SABIR İSTİSMAR EDİLMESİN: "Tam yeni adımlar atılacakken bölgede hareketlilik başladı, yol kesmeler vs, bunları açıklamakta ve anlamakta zorlanıyoruz. Kararlı, sabırlı, dikkatliyiz, ama samimiyet ve güven tesisi olmadan mesafe almakta zorlanırsınız. Güvenlik birimlerimiz sürecin hassasiyeti nedeniyle çok temkinli, dikkatli, çünkü bizim talimatımızdır o, ama bu hassasiyetin dikkate alınması, sabrın istismar edilmemesi gerekir."
HDP ÖRGÜTTEN DAHA ÖRGÜT: "Anneler olayı şaşkına çevirdi, ezberleri bozdu, bunu devrim olarak görüyorum, çok rahatsız oldular. Süreci yürütenler samimiyet sınavından geçiyor. Belediye eş başkanı bayan meydanları dar ediyor analara, bir eş başkan para aldıklarını söylüyor, bir başkası 'örgüte katılmış daha ne istiyorsun' diyor, başka birisi 'kendileri gitti, çocuk değil yaşları büyük' diyor. Bunların hiçbirisini örgüt söylemiyor, siyaset kesimi söylüyor. Ben bunu çok önemli görüyorum... Çözüm süreci yürütenler bunları söyleyemez. Süreci yürütenler adaletli olmalı. Empati yapmayanlar süreçle ilgilenmesin. Örgütten daha örgütçü olarak çözüm süreci yürütemezsiniz. Siyaset kesimi farklı olacak, aksi halde gidip Kandil'de örgüt liderleriyle görüşürler."

> **Kayıtlar**:

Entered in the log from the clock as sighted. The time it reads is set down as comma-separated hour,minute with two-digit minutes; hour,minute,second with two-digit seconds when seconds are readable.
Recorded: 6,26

* * *

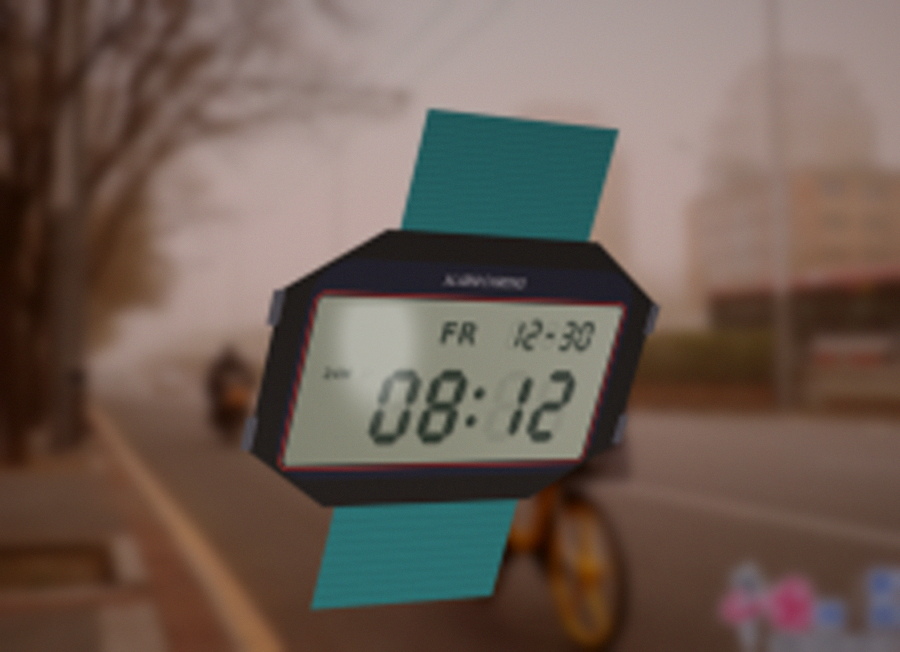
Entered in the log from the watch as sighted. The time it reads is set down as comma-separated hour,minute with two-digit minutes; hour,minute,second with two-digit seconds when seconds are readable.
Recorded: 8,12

> **Verilen görev 1**:
Çözüm süreci metnine göre şu soruları yanıtlayın; yanıtları aynı harflerle işaretleyin:
(a) Tam yeni adımlar atılacakken bölgede neler başladı?
(b) Güvenlik birimleri hangi nedenle çok temkinli ve dikkatli davranıyor?
(c) Konuşmacı annelerin yaptığını ne olarak görüyor?
> **Verilen görev 2**: Çözüm süreci metnini son cümlesinden itibaren sürdürün.
Listenin bu çalışmayla hiçbir ilgisi yoktur.

> **Yazılı yanıt 1**:
(a) Bölgede hareketlilik başladı; yol kesmeler gibi olaylar yaşandı.
(b) Sürecin hassasiyeti nedeniyle temkinli davranıyorlar; bu onlara verilmiş bir talimat.
(c) Devrim olarak görüyor.

> **Yazılı yanıt 2**:
"SİYASETLE ÇÖZELİM "
Başbakan Yardımcısı Atalay, toplantının kapalı bölümünde de gazetecilerin "siyasete
dönüş" açıklamasına ilişkin sorusu üzerine, "Siyaset her şeyin çözüm
yeridir. Şiddetle değil siyasetle sorunları çözelim. Hak arama yeri siyaset
olsun, dediğimiz bu" diye konuştu. Somut adımlar konusundaki sorular üzerine
de Atalay, "Temkinli davranmamız lazım" ifadesini kullandı.
'ÇÖZÜMDE KARARLIYIZ'
İçişleri Bakanı Efkan Ala kurultaydaki konuşmasında hükümetin çözüm konusunda
kararlı olduğunu vurgulayarak, şöyle konuştu: "Eski Türkiye'nin sistemi
sorun çözmüyor, sorundan besleniyordu. Bu sistem her kesimi ihtiyaç duyduğunda
öteki, düşman olarak tanımlayıp kendi varlığını idame ettirmiştir. Hepimiz bir
yönüyle bu sistemin mağduru olduk. Yeni Türkiye'yi inşa etmezsek sorunları çözemeyiz.
Sistemi dönüştürücü irade ortaya konulunca bu düzen derhal süreci baltalamak
için elinden geleni yaptı, çünkü biliyordu ki düzen değişirse mevkiler kaybedilecek.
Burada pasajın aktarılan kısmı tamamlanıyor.